■ **Extrait du document**
──────────────────────────────
La seule psychologie des dirigeants européens, souvent invoquée par les commentateurs pour expliquer leur entêtement suicidaire à mener une politique budgétaire restrictive, ne suffit pas. Les conservateurs ultra-libéraux européens poussent leur avantage le plus loin possible pour mettre en miettes nos systèmes de protection, nos droits sociaux, politiques, économiques ...Réduction des dépenses publiques, précarisation des salariés, diminution des impôts payés par les entreprises et les plus riches, suppression de tous les obstacles au développement du chiffre d'affaires des multinationales ... "Avec dix ans à ce régime", nous, salariés, aurons fait un grand pas (en arrière) pour nous rapprocher des salariés chinois.
RépondreSupprimerOui, tout à fait.
SupprimerLa politique actuellement menée en Europe ne peut plus être mise sur le compte de l'incompétence et/ou d'une supposée folie des dirigeants.
Je pense que la réponse au "pourquoi" de ces politiques, est plutôt à chercher dans une "stratégie du choc" (cf le livre de Naomi Klein), consistant à pourrir la situation pour imposer une forte poussée ultra-libérale (et donc par nature anti-sociale et néfastes pour les peuples) au sein des sociétés européennes.
Et au-delà de ça, l'analyse d'Emmanuel Todd sur le sujet, est également pertinente, quand il explique que l'élite a quelque part peur d'être déligitimée.
Car en revenant sur des choses et des concepts (l'euro, l'Europe) qui ont été vendus comme la huitième merveille du monde, ce serait la porte ouverte à l'explosion d'un plafond de verre, et le fameux "Cercle de la raison" cher à Alain Minc pourrait alors se voir bousculer par des formations politiques qui portent un message alternatif.
@ Sakura
SupprimerComplètement d'accord, mais je ne crois pas que cela tiendra pendant 10 ans. Les peuples européens finiront par se révolter démocratiquement. On ne peut pas torturer les peuples indéfiniment.
──────────────────────────────
■ **Données répertoriées**
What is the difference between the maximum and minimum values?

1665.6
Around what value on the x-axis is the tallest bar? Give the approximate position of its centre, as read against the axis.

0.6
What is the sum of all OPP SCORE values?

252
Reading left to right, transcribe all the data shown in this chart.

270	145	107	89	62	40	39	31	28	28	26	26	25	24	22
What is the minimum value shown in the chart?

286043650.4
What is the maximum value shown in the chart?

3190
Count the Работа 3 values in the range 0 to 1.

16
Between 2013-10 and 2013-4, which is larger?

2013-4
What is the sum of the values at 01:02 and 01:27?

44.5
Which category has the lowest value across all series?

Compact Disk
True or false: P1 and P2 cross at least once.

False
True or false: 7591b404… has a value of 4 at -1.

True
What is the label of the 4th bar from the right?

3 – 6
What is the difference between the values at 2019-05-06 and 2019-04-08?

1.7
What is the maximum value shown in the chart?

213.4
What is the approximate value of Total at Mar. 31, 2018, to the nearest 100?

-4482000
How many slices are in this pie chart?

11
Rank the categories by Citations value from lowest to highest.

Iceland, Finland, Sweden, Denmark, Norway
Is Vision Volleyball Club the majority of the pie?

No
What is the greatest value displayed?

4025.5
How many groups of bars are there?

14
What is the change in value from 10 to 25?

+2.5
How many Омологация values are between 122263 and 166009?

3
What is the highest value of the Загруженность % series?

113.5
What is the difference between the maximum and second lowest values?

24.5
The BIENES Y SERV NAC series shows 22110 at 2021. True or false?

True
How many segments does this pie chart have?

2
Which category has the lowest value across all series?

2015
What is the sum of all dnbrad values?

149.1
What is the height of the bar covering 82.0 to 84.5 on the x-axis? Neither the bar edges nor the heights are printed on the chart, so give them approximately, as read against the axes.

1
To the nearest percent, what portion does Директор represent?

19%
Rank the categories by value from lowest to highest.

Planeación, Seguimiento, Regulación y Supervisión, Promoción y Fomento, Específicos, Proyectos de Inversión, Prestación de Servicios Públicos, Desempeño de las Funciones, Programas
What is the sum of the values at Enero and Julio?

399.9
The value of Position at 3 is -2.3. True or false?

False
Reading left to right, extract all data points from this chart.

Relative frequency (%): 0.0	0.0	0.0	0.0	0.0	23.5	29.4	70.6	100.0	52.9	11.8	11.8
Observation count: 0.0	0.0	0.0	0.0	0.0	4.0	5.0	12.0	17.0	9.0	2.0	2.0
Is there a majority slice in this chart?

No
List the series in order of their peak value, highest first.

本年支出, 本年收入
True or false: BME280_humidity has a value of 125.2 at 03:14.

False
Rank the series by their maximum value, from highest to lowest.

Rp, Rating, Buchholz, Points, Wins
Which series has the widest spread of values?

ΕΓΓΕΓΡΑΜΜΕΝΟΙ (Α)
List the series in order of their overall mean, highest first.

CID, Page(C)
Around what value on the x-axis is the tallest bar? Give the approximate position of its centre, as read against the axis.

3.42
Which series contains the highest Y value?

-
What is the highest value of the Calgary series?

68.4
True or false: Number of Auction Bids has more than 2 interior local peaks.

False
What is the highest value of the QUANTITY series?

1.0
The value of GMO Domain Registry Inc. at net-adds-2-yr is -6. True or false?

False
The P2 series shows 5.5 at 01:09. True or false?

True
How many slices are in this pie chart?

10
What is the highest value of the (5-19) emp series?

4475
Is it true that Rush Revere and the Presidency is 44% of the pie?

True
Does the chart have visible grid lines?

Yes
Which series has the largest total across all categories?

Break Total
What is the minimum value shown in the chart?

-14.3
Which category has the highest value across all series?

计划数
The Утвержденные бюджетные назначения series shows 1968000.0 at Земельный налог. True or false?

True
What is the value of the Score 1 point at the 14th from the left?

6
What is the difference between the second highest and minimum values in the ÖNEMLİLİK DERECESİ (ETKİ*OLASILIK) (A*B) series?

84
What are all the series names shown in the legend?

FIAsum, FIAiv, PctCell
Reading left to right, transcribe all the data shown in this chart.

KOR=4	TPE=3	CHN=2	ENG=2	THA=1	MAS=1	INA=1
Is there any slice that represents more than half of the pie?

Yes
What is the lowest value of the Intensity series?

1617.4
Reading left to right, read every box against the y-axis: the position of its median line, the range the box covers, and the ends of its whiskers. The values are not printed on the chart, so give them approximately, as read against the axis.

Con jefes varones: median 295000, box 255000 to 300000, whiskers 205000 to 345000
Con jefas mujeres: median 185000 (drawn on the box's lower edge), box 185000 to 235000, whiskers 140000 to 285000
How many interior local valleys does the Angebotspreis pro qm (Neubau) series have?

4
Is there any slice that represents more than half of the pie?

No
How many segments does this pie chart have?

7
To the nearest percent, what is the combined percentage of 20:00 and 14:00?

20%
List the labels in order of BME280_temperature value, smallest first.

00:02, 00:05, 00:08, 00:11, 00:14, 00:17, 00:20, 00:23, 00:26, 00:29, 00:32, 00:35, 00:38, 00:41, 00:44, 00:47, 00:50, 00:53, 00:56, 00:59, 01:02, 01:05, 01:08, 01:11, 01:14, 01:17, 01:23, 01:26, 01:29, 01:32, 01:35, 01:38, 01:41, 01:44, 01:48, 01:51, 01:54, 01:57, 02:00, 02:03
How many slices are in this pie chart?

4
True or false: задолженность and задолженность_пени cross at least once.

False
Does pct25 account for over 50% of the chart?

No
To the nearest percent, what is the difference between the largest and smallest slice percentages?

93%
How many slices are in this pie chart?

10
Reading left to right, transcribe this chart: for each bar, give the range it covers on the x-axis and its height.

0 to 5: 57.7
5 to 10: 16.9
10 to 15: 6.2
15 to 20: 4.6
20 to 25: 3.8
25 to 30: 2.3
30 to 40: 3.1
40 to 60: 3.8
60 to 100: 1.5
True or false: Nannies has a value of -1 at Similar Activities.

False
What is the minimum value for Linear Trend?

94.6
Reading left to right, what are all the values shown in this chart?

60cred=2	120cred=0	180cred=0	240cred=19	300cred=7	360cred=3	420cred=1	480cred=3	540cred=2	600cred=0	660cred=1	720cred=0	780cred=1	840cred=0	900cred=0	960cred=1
──────────────────────────────
■ **Tâches demandées**
A. Extrayez du passage sur la politique européenne le texte qui commence à « Je pense que » et se termine à « peur d'être déligitimée. ».
B. Traduisez en anglais la phrase suivante du passage sur la politique européenne : « Les peuples européens finiront par se révolter démocratiquement. »
C. Poursuivez le passage sur la politique européenne à partir de sa dernière phrase.
Les données ne sont d'aucune utilité pour ce travail.

■ **Vos réponses écrites**
A.
Je pense que la réponse au "pourquoi" de ces politiques, est plutôt à chercher dans une "stratégie du choc" (cf le livre de Naomi Klein), consistant à pourrir la situation pour imposer une forte poussée ultra-libérale (et donc par nature anti-sociale et néfastes pour les peuples) au sein des sociétés européennes.
Et au-delà de ça, l'analyse d'Emmanuel Todd sur le sujet, est également pertinente, quand il explique que l'élite a quelque part peur d'être déligitimée.

B. The peoples of Europe will eventually rise up democratically.

C.
@ Bibi
D'accord sur le second paragraphe. En revanche, je ne pense pas que les gouvernements actuels savent ce qu'ils font. Je ne crois pas qu'ils pensent qu'il y a une autre voie possible, par manque de curiosité intellectuelle et conformisme. Il me semblerait hautement étonnant que des "socialistes" puissent soutenir de telles politiques antisociales s'ils pensaient sincèrement qu'il est possible de mener des politiques plus progressistes.
"Y aurait-il eu également une monétisation excessive ? A priori non, car la banque centrale est indépendante"
RépondreSupprimerJe ne suis pas non plus spécialiste de l'Argentine, mais je ne vois pas pourquoi l'indépendance de la Banque Centrale serait nécessairement anti-inflationniste. La Banque Centrale, et le système bancaire en général, sont sous la pression des agents économiques. Si ceux-ci anticipent l'inflation, ils la produisent par leur comportement d'emprunt, le système bancaire a le choix entre s'adapter ou provoquer un "crédit crunch". De plus le partage de la valeur ajoutée est instable, les inégalités sont fortes. En l'absence d'un consensus minimal sur la répartition, l'augmentation nominale des revenus est un moyen de reporter le conflit. Enfin la reconstruction d'une industrie nationale impose un taux d'investissement anormalement élevé financé par la création de monnaie.Tension dans la répartition, reconversion productive, conventions inflationnistes : si c'est bien le cas, la Banque Centrale n'y peut pas grand chose, sauf à casser la croissance et faire échouer le redressement en cours... En pareil cas, les seuls outils efficaces sont le contrôle des prix et l'encadrement du crédit le temps que les comportements se stabilisent.
d'accord pour dire qu'il n'y a pas incompétence mais je ne crois pas non plus a une stratégie bien définie je pense que c'est plus simple ces gens ne veulent simplement pas perdre leurs privilèges et se sont mis au service de la finance pour ramasser les miettes
RépondreSupprimerpour sakura et bibi
Supprimer@ Patrice
SupprimerD'accord.
@ J Halpern
Très juste sur le fait que l'indépendance d'une BC ne garantit pas une faible inflation. Mes écrits ont dépassé ma pensée. Merci pour cette précision que je partage.